Pagi ini ceritanya gue pergi lagi ke tempat tonkrongan wi-fi. Gua mau nyelesain tugas sekalian baca-baca journal yang masih ngantri di folder laptop. Tapi karena kebiasaan gua yang selalu buka-buka sosial media, secara nggak sengaja gua baca curhatan adek gua di facebook.

"Kenapa harus di facebook?" Itulah hal pertama yang gue pikirkan. Di sana itu banyak teman-temannya, dan juga ada beberapa saudara yang juga sudah bertemannya. Secara otomatis kalau mereka buka facebook, mereka bakal tahu. Apalagi ini mencangkup orang tua.

"Apa yang terjadi?" adalah hal kedua yang gue pikirkan. Gue langsung keluar tempat tonkrongan dan nelpon nyokap. Setelah Ibu gue bercerita panjang lebar dengan pertanyaan-pertanyaan gue yang singkat, akhirnya gue memberikan saran terbaik gue ke nyokap.

Maaf kalau gue nggak bisa nyebutin apa masalahnya karena emang gue bisa. Yang jelas, kalau gue ambil positifnya, hal ini cuma karena adanya kesalahpahaman semata, antara cara orang tua menyangi anaknya dan anak yang tidak memahami bagaimana cara orang tua menyayanginya.
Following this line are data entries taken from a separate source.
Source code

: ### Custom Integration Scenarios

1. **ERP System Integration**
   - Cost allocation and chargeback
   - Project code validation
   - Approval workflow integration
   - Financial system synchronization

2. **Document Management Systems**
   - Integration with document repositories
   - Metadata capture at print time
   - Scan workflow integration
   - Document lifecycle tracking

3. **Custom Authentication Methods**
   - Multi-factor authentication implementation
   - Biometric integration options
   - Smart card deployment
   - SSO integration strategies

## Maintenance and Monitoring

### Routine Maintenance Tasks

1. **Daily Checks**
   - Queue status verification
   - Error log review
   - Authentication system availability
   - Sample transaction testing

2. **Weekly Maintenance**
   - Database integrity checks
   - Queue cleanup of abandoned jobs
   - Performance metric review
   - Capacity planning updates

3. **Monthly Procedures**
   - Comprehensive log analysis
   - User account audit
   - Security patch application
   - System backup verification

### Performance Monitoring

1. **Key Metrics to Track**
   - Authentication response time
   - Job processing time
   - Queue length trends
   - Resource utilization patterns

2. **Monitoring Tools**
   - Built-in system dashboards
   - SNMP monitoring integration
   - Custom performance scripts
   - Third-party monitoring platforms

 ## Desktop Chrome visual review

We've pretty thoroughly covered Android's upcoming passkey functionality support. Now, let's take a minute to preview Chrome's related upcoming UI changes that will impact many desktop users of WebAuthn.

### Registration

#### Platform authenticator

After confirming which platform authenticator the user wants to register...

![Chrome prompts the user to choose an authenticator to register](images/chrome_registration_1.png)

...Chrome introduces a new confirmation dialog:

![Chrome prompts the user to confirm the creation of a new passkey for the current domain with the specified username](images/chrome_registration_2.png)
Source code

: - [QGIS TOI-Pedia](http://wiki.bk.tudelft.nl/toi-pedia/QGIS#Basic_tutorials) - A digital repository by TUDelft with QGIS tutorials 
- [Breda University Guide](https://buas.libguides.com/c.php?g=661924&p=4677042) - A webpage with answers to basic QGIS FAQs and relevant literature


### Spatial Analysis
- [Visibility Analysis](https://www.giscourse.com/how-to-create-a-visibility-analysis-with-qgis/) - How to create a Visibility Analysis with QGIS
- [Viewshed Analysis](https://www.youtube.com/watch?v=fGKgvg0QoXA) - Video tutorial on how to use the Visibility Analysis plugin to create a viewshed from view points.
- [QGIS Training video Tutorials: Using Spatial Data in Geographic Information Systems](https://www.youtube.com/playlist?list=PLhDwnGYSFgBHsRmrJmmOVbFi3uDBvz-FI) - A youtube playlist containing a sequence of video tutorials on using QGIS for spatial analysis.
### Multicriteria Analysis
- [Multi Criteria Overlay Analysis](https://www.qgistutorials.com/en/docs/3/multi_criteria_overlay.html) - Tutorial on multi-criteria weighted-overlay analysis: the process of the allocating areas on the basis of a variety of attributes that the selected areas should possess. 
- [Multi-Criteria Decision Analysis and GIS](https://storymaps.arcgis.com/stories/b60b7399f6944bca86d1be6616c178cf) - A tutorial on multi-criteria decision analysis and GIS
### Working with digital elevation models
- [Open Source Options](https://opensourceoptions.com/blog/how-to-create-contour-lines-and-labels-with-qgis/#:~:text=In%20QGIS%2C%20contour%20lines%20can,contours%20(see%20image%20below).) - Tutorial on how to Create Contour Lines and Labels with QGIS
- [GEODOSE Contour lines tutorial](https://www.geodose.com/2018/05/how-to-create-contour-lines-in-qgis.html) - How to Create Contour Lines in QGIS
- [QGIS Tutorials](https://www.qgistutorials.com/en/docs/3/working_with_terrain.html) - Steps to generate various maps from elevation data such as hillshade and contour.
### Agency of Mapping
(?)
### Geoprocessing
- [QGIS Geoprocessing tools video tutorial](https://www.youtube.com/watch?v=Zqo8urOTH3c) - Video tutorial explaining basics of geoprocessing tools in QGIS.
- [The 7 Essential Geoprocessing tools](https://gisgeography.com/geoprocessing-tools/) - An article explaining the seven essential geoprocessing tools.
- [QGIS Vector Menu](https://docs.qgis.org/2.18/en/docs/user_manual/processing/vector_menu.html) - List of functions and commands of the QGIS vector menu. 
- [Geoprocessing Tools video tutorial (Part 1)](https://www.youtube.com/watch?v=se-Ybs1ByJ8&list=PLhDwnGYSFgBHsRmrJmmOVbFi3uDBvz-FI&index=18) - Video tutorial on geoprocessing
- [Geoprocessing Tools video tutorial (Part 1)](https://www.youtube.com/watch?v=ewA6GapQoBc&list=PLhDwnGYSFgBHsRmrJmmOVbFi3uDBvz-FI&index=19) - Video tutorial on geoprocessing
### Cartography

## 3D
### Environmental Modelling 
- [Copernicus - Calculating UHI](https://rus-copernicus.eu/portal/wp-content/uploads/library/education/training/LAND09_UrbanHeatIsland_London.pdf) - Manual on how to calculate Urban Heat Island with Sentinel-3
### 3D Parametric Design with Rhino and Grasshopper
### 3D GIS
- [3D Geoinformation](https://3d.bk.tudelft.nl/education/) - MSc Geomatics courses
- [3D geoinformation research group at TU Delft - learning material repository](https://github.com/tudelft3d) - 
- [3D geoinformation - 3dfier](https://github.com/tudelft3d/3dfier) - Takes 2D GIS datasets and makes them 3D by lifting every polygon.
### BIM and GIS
Sehingga, si anak merasa bahwa dirinya tidak dipedulikan. Dia merasa Kakak yang jauh-lah yang lebih disayang. Padahal orang tuanya tidak tahu apa saja yang kakaknya itu lakukan di sana, Tapi lihatlah aku, pikirnya. Ya, dia ingin dilihat. Dia ingin membuktikan bahwa dia itu memang anak baik. Dia mengikuti banyak kegiatan di sekolahnya. Dia selalu mendapat urutan besar di sekolahnya. Dia sering mengikuti lomba. Dia sering mendapat piala. Tapi dia tetap tidak merasa dilihat. Apa lagi yang harus kulakukan untuk membuatmu bangga? katanya pasti.

Tetapi sang orang tua tak ingin anak wanitanya itu pergi terlalu jauh. Tak ingin ia terlalu lama meninggalkan rumah. Tak ingin ia terlalu merasa terbabani. Kenapa tidak istirahat di rumah, Nak? katanya pasti. Jika anaknya selalu jauh, apa orang tuanya harus selalu merindu? Untuk itu ia melarangnya keluar rumah di hari libur. Bahkan pada akhirnya ia tidak bisa melarang, jadi ia hanya bisa membatasi waktu pulang. Tapi sang anak juga belum pulang juga. Kenapa? Lalu pantaslah jika ia khawatir. Apa salah jika ia lalu menelepon dan mengunkapkan ke khawatirannya? Tidak.

Dan sang anak tetap tidak merasa bahwa ia khawatir. Ia sayang kepada anaknya. Apa ada alat untuk membuat seseorang mengerti? Jika ada, apa itu? Ah, semua orang pasti sudah punya jika hal itu diperjual-belikan.